Table of Content

The World Science of Geometry

1 Plane Geometry

23 Definitions

1. Point

A point has no size; it simply marks a position.

Notation: capital letters like A, B, C.

2. Line

A line has length but no thickness; it extends endlessly.

Notation: AB for the line through A and B, or ℓ.

3. Endpoints

The ends of a line segment are points.

Notation: segment AB has endpoints A and B.

4. Straight Line

A straight line is the shortest path between any two points.

Notation: AB or ℓ.

5. Surface

A surface has length and width but no thickness.

6. Boundary of a Surface

The edge of a surface is a line.

7. Plane

A flat surface that extends endlessly in all directions.

Notation: π.

8. Angle

An angle is formed when two rays meet at a point.

Notation: ∠ABC.

9. Rectilinear Angle

An angle formed by two straight lines.

10. Right Angle

When a line meets another so that the two adjacent angles are equal, each is a right angle.

Notation: ∠ABC = 90° (π/2 rad).

11. Obtuse Angle

Greater than a right angle.

Notation: ∠ABC > 90°.

12. Acute Angle

Less than a right angle.

Notation: ∠ABC < 90°.

13. Boundary

The limit of a figure.

14. Figure

A shape enclosed by boundaries.

15. Circle

The set of all points at a fixed distance (radius) from a center O.

Notation: c(O,r) is the circle centered at O with radius r, that is, all points A such that |OA| = r.

16. Center of Circle

The point O from which all radii are equal.

17. Diameter

A line through the center, ending on the circle.

Notation: AB with O midpoint; length = 2r.

18. Semicircle

Half a circle, bounded by a diameter and the arc it cuts off.

Notation: arc(AB).

19. Rectilinear Figure

A figure bounded by straight lines (a polygon).

20. Triangle

A polygon with three sides.

== == ==

__What to do__
In the geometry definitions, what symbol is given as the notation for a plane?

[Dataset entries]
== == ==

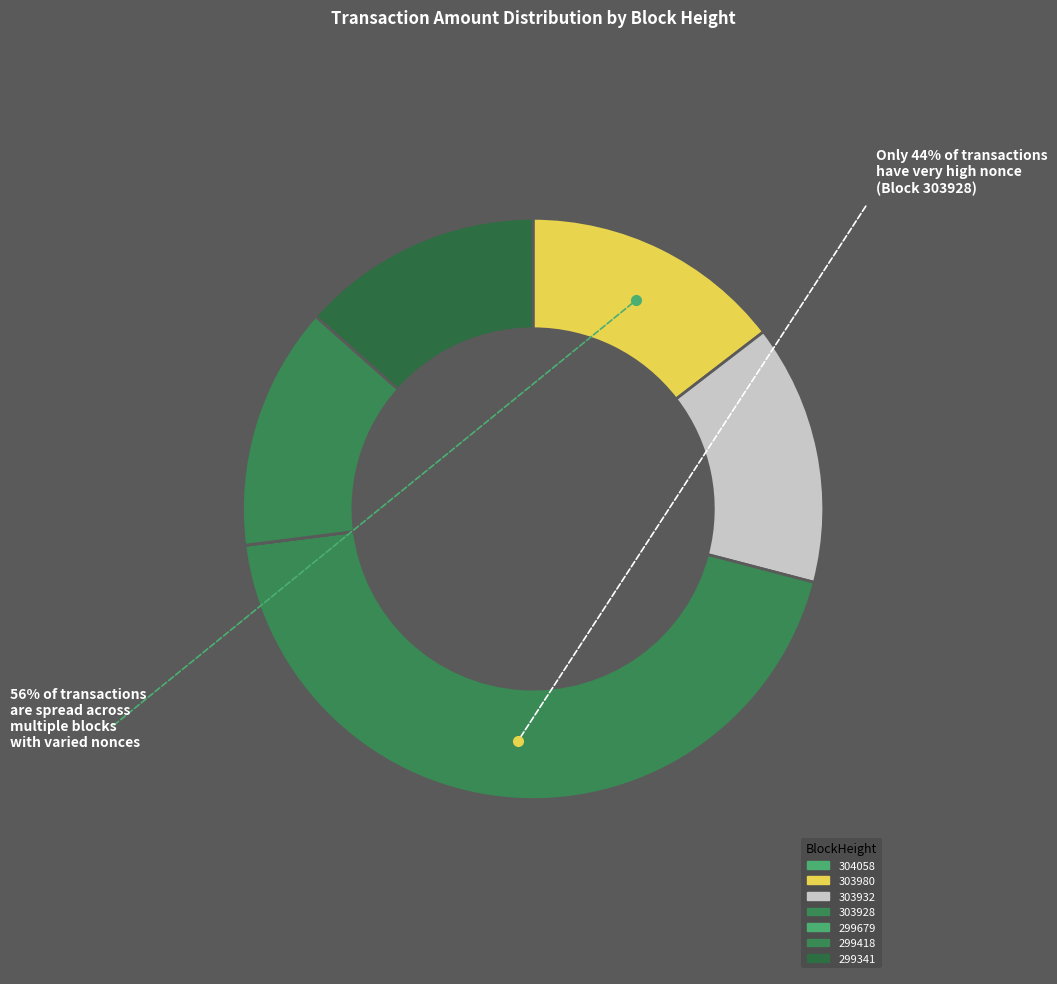

To the nearest percent, what is the combined percentage of 304058 and 303980?

15%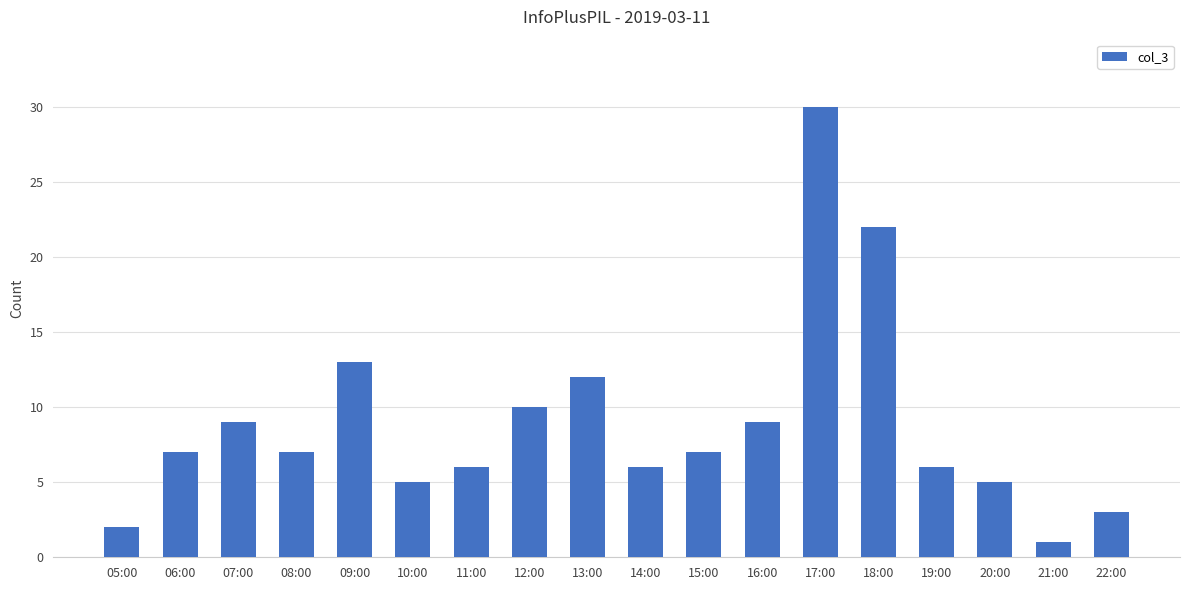

The chart shows a value of 8 at 14:00. True or false?

False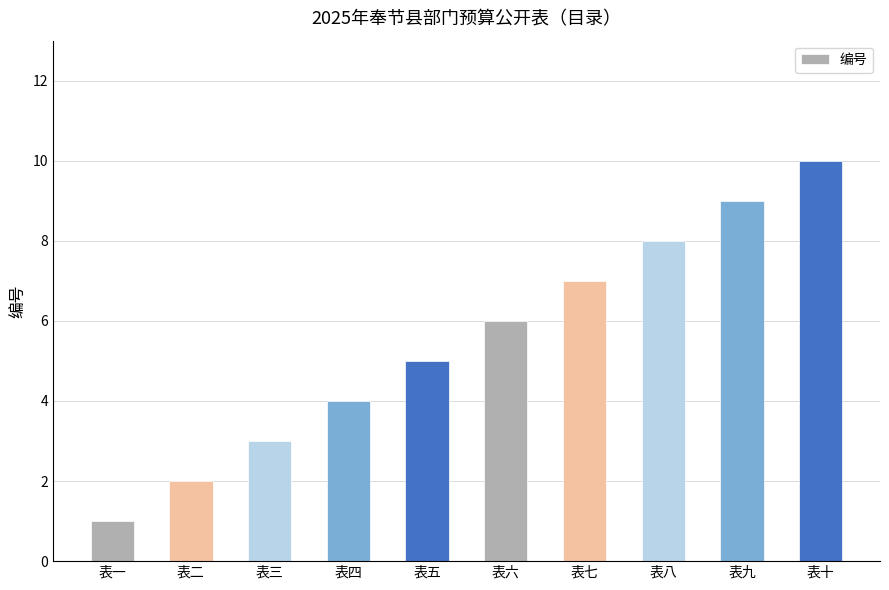

What is the sum of the values at 表四 and 表七?

11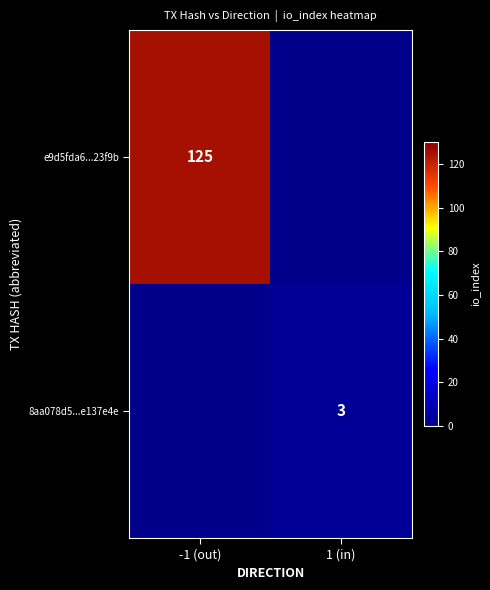

The value of e9d5fda6...23f9b at -1 (out) is 125. True or false?

True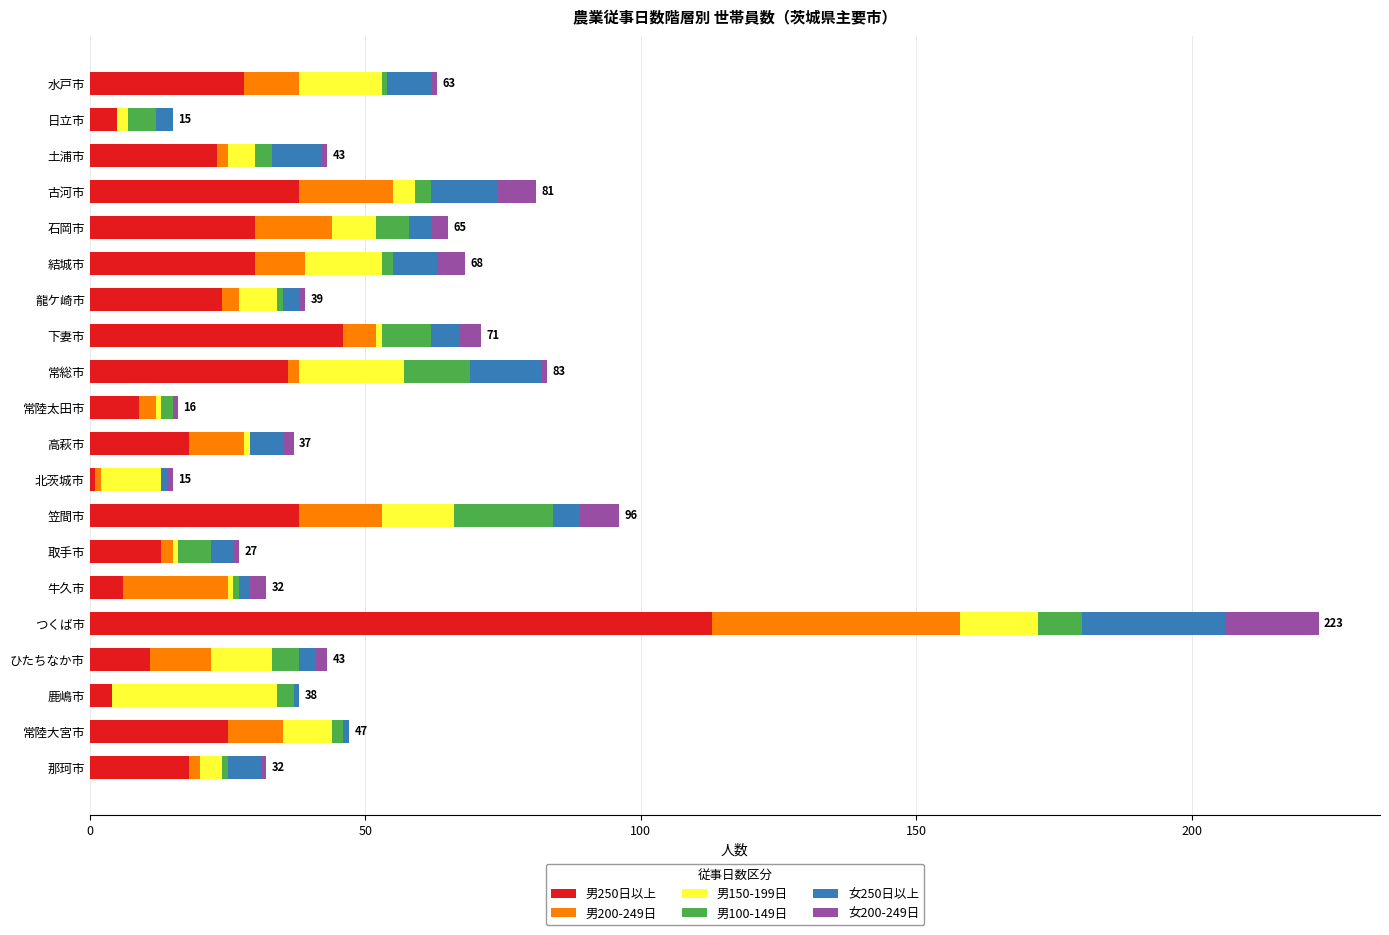

At which category is the sum across all series the highest?

つくば市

== == ==

__Answer space__
π